他的頭髮已近乎全白,稀疏地綰在網巾之下,臉上深刻的皺紋如同刀刻斧鑿,記錄著近一甲子的風霜。
那雙曾經銳利如鷹隼的眼睛,如今變得有些渾濁,眼神卻依然沉靜,彷彿兩口深潭,沉澱了太多歲月的泥沙。

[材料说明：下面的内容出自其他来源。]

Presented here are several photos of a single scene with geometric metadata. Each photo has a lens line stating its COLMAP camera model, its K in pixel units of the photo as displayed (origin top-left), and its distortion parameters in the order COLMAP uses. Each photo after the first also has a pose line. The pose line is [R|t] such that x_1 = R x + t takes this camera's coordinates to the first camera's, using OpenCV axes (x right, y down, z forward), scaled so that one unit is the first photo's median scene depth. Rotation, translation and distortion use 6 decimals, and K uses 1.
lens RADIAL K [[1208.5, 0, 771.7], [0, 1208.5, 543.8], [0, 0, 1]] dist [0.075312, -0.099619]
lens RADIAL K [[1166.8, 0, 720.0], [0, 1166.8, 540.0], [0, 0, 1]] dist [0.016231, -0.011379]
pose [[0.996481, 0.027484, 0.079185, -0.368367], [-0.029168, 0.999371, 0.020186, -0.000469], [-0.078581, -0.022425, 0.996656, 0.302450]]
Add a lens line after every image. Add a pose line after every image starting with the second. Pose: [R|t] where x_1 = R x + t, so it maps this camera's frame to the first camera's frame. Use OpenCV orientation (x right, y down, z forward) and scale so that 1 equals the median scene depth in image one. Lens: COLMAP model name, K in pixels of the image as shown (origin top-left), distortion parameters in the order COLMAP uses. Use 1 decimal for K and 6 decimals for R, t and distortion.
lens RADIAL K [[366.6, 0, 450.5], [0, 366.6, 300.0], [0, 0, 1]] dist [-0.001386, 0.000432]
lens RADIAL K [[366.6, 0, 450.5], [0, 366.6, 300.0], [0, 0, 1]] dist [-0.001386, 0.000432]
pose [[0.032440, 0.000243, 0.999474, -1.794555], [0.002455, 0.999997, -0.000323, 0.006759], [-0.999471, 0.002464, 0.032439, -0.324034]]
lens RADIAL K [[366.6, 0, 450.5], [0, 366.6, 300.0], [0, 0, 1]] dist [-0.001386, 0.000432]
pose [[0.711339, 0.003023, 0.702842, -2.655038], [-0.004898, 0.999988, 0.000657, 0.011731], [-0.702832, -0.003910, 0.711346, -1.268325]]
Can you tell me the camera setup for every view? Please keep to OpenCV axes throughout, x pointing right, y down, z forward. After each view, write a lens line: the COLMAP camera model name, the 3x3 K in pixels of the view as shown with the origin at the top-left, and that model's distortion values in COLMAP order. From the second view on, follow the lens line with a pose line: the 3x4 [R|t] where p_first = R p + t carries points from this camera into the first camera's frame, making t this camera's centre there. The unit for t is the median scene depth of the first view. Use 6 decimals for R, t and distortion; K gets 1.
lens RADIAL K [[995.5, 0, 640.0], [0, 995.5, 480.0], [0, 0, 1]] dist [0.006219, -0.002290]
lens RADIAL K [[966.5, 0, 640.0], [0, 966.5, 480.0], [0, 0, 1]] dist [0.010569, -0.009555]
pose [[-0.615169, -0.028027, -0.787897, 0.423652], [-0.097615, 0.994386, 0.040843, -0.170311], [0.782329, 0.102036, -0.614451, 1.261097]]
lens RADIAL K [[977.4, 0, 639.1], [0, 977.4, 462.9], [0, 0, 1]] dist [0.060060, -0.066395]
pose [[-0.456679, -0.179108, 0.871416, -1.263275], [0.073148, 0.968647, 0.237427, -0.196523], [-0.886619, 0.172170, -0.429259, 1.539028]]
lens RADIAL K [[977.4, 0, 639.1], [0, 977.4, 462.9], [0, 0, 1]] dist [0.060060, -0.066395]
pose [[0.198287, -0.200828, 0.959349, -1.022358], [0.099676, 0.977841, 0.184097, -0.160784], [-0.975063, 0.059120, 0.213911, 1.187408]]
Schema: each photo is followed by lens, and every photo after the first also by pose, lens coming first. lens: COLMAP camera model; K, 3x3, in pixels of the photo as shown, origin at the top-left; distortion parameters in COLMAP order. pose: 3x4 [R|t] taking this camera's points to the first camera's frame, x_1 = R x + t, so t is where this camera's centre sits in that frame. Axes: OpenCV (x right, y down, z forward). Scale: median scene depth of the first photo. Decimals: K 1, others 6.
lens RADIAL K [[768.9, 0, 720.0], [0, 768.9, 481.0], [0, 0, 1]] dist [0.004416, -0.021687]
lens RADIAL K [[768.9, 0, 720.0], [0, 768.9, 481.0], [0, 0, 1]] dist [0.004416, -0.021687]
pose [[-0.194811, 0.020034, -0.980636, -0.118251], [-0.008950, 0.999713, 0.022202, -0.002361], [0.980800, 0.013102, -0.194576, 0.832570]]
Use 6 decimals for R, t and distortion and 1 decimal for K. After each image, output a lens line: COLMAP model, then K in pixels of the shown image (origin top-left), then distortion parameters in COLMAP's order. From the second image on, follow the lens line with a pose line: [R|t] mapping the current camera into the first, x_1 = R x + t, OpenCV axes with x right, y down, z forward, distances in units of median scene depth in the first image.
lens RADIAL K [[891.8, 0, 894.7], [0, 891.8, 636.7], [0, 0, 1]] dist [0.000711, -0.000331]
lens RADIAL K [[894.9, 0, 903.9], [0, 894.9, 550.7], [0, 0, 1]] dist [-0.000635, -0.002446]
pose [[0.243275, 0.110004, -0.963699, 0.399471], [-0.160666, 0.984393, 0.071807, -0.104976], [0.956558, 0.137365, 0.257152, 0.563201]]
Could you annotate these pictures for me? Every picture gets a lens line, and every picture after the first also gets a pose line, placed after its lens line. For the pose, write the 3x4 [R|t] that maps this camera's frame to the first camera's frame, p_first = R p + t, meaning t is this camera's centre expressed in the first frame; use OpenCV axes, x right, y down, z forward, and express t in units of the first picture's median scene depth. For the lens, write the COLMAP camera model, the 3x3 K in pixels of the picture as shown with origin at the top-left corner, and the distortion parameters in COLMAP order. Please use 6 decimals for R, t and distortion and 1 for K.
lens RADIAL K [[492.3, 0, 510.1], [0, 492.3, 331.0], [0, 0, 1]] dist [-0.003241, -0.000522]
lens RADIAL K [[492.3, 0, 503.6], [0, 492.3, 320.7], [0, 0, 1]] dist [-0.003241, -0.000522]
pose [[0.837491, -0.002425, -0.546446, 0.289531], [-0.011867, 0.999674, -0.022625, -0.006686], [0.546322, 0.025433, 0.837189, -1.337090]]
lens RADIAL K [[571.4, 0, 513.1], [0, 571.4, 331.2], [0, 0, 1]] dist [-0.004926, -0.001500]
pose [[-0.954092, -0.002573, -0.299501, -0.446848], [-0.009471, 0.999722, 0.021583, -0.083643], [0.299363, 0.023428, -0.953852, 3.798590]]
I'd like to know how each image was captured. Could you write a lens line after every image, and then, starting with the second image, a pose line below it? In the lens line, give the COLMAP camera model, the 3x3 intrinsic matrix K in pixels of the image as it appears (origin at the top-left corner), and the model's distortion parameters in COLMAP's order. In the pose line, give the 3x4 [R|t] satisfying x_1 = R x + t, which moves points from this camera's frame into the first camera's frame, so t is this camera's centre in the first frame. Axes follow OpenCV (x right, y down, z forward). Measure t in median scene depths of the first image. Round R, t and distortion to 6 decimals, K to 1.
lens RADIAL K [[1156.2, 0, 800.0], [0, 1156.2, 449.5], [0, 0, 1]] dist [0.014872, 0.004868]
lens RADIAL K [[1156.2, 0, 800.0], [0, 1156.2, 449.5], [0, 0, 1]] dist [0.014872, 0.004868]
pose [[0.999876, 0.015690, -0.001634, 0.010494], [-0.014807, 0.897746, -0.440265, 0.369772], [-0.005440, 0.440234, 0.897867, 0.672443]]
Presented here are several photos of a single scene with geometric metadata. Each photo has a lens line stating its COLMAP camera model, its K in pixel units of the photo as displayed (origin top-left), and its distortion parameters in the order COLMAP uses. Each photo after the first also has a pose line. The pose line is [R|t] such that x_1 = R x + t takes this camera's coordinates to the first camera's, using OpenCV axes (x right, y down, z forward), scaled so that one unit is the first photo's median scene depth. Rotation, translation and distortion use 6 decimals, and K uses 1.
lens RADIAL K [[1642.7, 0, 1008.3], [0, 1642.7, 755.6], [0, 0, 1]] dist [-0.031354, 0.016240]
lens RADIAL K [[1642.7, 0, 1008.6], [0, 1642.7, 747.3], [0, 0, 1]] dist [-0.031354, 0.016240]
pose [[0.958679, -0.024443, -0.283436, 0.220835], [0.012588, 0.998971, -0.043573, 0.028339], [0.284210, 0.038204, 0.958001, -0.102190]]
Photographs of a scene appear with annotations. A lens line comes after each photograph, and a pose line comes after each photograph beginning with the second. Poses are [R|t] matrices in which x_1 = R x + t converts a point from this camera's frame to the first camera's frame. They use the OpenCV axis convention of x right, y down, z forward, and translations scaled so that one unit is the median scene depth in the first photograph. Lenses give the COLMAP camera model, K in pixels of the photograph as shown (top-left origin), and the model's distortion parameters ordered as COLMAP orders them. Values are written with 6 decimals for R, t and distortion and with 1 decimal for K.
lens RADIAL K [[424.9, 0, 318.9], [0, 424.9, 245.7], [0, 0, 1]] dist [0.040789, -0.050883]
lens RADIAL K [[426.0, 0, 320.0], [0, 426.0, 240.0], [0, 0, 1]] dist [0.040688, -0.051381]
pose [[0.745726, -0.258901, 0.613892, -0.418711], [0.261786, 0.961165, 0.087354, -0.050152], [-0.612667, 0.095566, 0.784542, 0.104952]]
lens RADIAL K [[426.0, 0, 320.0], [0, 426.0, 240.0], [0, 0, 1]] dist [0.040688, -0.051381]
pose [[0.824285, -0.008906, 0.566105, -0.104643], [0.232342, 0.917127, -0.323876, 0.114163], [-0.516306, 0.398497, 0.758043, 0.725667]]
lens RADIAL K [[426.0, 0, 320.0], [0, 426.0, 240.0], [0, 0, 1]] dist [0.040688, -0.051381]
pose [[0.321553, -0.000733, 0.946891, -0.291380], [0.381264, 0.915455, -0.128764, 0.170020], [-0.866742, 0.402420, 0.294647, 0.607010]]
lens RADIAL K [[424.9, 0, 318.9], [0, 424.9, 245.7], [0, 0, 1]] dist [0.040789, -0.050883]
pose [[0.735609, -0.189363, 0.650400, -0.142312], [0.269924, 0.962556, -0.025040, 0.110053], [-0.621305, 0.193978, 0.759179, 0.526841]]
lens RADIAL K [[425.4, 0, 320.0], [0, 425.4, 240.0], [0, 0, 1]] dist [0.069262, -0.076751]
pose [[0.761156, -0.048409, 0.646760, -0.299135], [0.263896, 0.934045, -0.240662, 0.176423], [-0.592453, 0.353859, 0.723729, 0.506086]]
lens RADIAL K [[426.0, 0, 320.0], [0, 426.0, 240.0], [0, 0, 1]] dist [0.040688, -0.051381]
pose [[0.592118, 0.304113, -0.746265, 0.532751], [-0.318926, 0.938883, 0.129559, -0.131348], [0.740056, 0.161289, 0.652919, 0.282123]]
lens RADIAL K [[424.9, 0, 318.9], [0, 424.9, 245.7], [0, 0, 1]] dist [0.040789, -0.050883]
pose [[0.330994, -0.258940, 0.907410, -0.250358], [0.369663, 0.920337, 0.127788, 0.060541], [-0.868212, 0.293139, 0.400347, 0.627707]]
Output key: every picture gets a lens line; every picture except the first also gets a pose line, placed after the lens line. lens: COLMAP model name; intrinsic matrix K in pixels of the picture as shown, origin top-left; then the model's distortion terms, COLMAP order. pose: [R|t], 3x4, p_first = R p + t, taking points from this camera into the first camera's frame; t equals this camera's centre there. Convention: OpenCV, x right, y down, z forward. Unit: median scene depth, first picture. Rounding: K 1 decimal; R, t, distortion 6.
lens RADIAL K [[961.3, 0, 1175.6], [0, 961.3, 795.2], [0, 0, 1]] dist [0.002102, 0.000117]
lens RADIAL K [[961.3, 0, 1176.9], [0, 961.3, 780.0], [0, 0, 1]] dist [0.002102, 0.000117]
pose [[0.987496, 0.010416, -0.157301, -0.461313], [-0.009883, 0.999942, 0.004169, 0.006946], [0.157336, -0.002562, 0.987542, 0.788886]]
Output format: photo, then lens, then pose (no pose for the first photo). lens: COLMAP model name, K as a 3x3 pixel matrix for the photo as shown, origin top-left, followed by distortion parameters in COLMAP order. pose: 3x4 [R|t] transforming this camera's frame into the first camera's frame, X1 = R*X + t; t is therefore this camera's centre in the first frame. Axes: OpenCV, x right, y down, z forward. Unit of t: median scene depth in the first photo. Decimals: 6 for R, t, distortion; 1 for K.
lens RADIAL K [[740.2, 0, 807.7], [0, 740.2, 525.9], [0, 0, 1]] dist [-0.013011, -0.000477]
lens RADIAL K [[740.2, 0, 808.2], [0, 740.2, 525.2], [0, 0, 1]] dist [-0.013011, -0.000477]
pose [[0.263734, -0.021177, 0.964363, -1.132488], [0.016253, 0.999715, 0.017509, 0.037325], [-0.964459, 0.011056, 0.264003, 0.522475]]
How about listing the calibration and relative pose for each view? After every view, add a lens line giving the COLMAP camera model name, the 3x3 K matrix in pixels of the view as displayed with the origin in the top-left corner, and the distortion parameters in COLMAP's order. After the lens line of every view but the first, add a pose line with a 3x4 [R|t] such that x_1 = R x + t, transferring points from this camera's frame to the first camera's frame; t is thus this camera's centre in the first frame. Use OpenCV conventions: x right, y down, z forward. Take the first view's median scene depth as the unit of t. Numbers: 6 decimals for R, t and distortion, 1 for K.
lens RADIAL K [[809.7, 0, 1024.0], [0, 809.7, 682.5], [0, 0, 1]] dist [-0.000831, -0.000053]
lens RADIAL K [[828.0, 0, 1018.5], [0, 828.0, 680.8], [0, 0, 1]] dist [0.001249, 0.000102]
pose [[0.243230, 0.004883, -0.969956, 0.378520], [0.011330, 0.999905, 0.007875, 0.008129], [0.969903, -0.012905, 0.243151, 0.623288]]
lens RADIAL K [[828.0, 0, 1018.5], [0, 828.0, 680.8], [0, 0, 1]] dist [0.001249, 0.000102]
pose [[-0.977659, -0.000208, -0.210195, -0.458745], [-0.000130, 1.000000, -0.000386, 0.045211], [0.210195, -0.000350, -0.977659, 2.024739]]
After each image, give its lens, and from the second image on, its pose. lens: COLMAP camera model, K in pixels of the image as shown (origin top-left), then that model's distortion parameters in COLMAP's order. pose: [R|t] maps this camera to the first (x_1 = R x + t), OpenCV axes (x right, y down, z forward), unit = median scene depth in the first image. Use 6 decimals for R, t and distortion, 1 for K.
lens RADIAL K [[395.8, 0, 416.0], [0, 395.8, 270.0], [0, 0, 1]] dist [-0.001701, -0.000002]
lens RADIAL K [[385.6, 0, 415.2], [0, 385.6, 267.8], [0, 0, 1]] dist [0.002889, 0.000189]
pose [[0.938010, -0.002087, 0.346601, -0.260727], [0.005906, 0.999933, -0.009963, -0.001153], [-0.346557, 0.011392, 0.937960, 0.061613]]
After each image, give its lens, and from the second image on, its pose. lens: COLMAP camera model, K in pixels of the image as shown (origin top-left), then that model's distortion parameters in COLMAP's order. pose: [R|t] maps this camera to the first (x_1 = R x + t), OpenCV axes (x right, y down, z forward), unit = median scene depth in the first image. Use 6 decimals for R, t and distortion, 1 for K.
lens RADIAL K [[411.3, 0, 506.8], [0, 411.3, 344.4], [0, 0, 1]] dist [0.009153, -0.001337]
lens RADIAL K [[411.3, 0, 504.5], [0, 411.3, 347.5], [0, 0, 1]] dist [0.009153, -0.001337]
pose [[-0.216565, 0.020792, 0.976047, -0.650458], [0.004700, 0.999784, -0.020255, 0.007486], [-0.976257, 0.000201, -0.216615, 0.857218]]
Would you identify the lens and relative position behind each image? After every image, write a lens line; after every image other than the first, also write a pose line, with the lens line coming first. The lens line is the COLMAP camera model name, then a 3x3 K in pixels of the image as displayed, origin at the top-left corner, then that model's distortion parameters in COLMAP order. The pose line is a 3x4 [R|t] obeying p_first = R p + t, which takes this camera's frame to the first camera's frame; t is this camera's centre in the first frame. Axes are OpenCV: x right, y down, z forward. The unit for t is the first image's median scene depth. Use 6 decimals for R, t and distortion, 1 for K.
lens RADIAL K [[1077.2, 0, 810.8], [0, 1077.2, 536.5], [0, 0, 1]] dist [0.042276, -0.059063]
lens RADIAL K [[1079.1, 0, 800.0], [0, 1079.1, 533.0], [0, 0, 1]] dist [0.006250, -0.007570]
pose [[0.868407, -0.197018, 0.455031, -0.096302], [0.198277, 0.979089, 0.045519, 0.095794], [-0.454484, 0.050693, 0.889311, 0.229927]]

他微微佝僂著背,目光溫和地追隨著不遠處一個蹣跚奔跑的小小身影。
那是個約莫三四歲的男孩兒,穿著喜慶的紅色寰勑∫,頭戴虎頭帽,正是活潑好動的年紀。
他邁著不穩的步子,追逐著一隻被秋風捲起的金色銀杏葉,發出“咯咯”的清脆笑聲,像一隻活潑的小雀兒,給這靜謐的皇家園林帶來了勃勃生機。
這是太孫朱由棟此時最小的兒子,也是嫡長子,因為他的大哥,在六歲那年得了天花而亡。
萬曆五十四年,年近三十的太孫妃在為太孫生下了第二個兒子。
朱翊鈞的玄孫。
按太祖皇帝為燕王一系欽定的字輩“高瞻祁見佑,厚載翊常由,慈和怡伯仲,簡靖迪先猷”,朱由棟之子當為“慈”字輩。
朱翊鈞親自為這個重孫取名“慈烺”,“烺”字取明亮、火光之意,寄寓光明熾盛。次子名為“慈炯”,“炯”為光明、顯著之意,亦顯期許。
“殿下,慢些跑,仔細摔著。” 一個溫和而略帶緊張的聲音響起。
說話的是一位三十許歲、面容白淨、氣質沉穩的太監,名叫陳尚。
他是馮安三年前病故後,朱翊鈞親自從司禮監秉筆中挑選出來近身伺候的。